The vulnerability exists within the url_rule_asp function of the /url_rule.asp component. An unauthenticated remote attacker can trigger a buffer overflow by sending a maliciously crafted POST request to the device.

With a CVSS score of 9.8, this vulnerability represents a critical threat to organizational infrastructure. Successful exploitation grants an attacker full control over the affected gateway, potentially enabling lateral movement, traffic interception, and the complete compromise of internal network security.

Immediate Action: Update the firmware of the D-Link DI-8100 device to the latest version provided by the manufacturer.

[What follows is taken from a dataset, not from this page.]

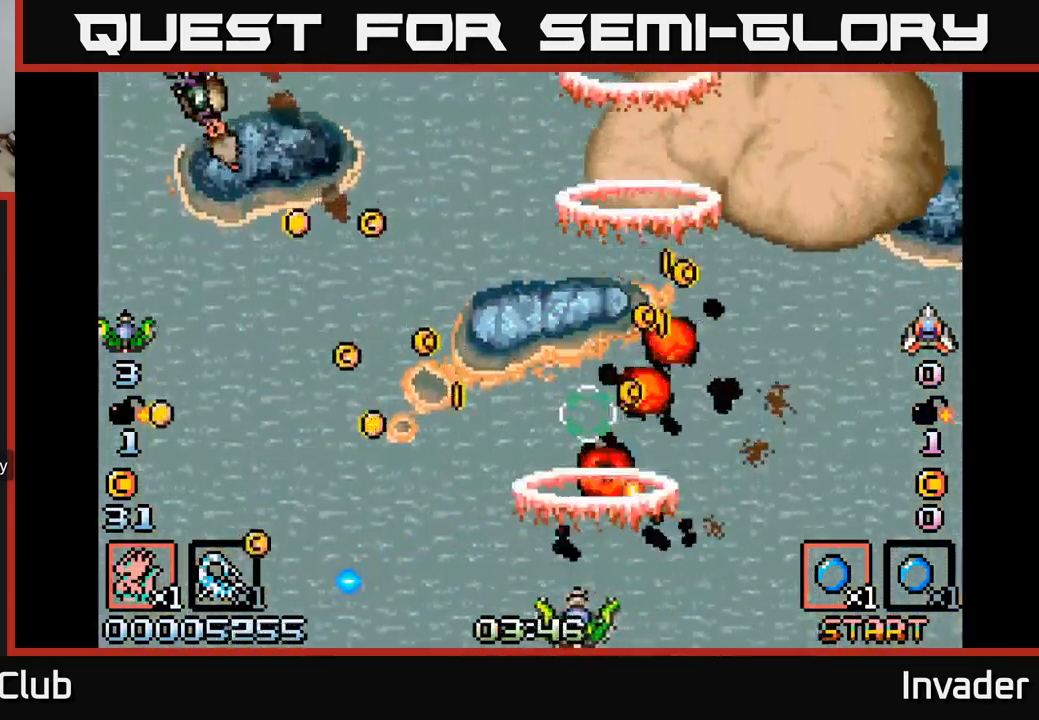
{"buttons": ["B", "DPAD_LEFT"], "right_stick": "center", "events": [[67, "B", "up"], [117, "DPAD_UP", "down"], [133, "B", "down"], [233, "B", "up"], [300, "DPAD_UP", "up"], [317, "B", "down"], [400, "B", "up"], [483, "B", "down"]]}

Proactive Monitoring: Inspect network traffic for anomalous POST requests directed at the /url_rule.asp path and review device logs for signs of unauthorized configuration changes.

Compensating Controls: Implement a Web Application Firewall (WAF) or ingress filtering to block malicious POST payloads targeting the vulnerable URL until firmware can be applied.

Public Exploit Available: true

This vulnerability is critical and poses an immediate threat to the perimeter of any network utilizing the affected D-Link hardware. Administrators must prioritize the application of the vendor-supplied security update to neutralize the risk of remote code execution.